In the event of a no-deal, Mr Varadkar said the common travel area will remain in place across the UK and Ireland.

“Irish and dual British-Irish citizens in Northern Ireland and Britain will still be able to travel, work, do business and study throughout the EU without a visa or permit. For British only citizens, this will no longer be the case,” he said.

“While medicine shortages occur from time to time, we do not anticipate any significant change in medicines supplies. There will still be plenty of food on shelves but perhaps not all of the same brands.

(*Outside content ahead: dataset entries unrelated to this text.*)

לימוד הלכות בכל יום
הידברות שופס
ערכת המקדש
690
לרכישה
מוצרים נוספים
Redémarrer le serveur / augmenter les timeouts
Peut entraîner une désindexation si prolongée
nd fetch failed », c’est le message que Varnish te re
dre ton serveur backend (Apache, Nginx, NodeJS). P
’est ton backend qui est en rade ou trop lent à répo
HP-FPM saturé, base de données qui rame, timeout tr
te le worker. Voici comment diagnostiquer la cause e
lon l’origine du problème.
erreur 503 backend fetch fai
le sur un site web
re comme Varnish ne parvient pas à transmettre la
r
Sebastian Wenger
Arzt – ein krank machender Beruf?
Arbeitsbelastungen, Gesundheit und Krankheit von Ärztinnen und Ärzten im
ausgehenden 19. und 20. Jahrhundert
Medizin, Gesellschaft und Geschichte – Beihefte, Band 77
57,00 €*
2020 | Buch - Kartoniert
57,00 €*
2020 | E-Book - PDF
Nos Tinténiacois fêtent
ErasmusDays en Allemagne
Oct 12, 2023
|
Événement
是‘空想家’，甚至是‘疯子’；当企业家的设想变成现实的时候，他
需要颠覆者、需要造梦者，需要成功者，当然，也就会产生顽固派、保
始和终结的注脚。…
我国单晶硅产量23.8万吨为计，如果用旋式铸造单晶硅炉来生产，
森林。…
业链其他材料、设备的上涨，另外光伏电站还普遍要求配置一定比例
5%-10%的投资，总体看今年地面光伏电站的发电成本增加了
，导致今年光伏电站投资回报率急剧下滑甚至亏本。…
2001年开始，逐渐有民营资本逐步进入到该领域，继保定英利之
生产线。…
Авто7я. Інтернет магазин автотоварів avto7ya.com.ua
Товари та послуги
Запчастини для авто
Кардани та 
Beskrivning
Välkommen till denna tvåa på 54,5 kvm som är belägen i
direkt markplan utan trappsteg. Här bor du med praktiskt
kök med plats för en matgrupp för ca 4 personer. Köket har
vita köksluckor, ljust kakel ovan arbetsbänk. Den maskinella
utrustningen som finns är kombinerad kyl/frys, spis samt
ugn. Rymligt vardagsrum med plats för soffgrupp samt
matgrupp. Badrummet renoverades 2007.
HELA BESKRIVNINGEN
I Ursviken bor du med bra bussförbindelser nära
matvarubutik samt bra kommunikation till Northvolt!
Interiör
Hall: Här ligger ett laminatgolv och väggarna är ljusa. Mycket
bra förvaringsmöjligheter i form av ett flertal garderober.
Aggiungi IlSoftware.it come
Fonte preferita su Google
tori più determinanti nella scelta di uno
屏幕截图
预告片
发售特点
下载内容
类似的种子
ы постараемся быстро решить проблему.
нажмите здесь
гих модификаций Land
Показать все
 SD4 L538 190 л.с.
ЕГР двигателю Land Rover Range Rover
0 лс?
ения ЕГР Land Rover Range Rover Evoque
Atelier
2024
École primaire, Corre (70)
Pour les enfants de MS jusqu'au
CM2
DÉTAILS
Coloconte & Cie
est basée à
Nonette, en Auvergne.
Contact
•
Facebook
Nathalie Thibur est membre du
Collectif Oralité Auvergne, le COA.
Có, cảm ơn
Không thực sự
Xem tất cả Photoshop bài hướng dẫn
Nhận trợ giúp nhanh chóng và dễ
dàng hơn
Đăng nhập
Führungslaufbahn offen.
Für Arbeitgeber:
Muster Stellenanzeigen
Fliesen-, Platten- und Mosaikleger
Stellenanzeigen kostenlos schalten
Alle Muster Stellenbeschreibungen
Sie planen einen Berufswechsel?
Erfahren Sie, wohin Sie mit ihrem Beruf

“When you fly into Ireland from Britain, you will no longer pass through the blue channel. You will have to choose the green or red one and pay any taxes that may be due.

“The same will apply to products bought online from the UK, brought in from Northern Ireland, and EU consumer protections will no longer apply.

“Flights, trains and buses will continue to operate normally for a period but an agreement will be needed for this to continue permanently.  EU vessels will no longer be allowed to fish in UK waters and vice versa, though the Commission has proposed a short extension of the status quo.

“Tariffs will apply to goods imported into Ireland from the United Kingdom and vice versa.

“There will be checks on goods and live animals and, as far as possible, they will take place in ports, airports and at businesses. But some may need to take place near the border.

“We are working out the details of this with the European Commission.”

The Taoiseach added that whatever happens the UK will “remain a vital trading partner”, noting billions of euros worth of exports and imports between the two nations in 2018.

“The UK is geographically and culturally our closest neighbour and will continue to be a vital trading partner, no matter what shape Brexit takes,” he said.